→ Raw data:
[Start of Attachment]

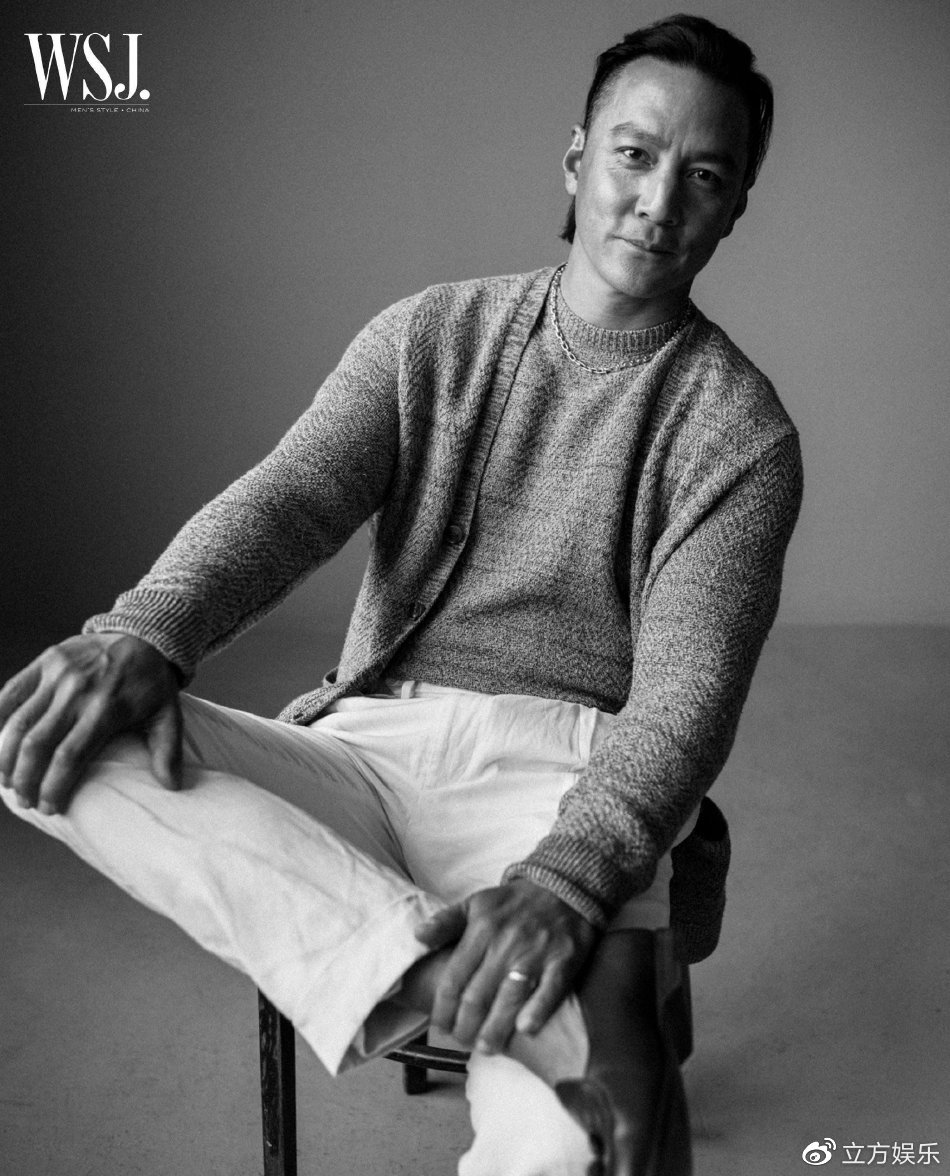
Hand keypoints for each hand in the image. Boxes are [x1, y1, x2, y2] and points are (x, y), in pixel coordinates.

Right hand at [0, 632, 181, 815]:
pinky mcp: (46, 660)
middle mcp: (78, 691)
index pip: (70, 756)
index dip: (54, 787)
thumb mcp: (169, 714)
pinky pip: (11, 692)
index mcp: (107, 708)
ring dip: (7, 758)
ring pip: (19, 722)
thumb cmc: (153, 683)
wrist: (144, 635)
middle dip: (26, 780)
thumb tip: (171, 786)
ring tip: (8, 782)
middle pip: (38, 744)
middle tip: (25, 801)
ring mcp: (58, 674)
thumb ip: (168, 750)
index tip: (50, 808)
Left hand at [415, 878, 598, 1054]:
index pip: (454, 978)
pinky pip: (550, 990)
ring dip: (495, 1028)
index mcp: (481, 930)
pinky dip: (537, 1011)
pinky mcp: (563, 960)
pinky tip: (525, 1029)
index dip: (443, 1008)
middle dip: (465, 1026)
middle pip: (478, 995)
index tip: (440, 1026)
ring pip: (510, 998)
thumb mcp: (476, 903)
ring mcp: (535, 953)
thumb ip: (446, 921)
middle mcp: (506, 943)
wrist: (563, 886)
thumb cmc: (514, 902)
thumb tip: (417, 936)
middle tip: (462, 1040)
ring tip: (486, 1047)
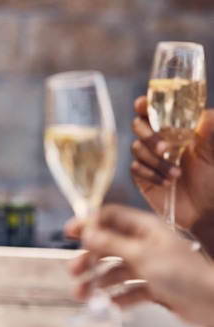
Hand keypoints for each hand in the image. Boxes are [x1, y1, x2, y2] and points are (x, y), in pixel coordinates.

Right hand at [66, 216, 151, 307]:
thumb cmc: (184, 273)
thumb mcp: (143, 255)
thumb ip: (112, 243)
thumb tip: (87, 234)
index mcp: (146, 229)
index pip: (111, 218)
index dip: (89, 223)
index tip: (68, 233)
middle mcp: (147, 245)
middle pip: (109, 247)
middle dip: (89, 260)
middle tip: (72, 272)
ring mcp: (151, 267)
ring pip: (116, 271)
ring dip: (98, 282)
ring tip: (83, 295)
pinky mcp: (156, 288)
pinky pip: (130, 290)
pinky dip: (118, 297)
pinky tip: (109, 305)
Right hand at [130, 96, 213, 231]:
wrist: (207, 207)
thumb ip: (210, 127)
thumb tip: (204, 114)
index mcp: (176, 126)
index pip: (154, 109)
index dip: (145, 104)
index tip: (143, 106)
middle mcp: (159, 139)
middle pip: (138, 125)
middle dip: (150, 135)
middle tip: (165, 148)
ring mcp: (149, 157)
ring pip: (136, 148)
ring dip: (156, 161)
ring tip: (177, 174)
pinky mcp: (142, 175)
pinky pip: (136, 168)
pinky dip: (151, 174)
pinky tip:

[End of Attachment]

→ Problem details: What you return should be exactly the lines above, starting at the one with "thumb mcp: (143, 255)" and ending at the one with "pinky tip: (109, 305)", and nothing else.

→ Solution to the problem:
thumb mcp: (143, 255)
thumb ip: (112, 243)
thumb tip: (87, 234)
index mcp: (146, 229)
index pip: (111, 218)
index dip: (89, 223)
index tip: (68, 233)
middle mcp: (147, 245)
middle pip: (109, 247)
middle dip: (89, 260)
middle tip: (72, 272)
ring mcp: (151, 267)
ring pip: (116, 271)
ring dip: (98, 282)
ring tip: (83, 295)
pinky mcp: (156, 288)
pinky pip: (130, 290)
pinky dip: (118, 297)
pinky tip: (109, 305)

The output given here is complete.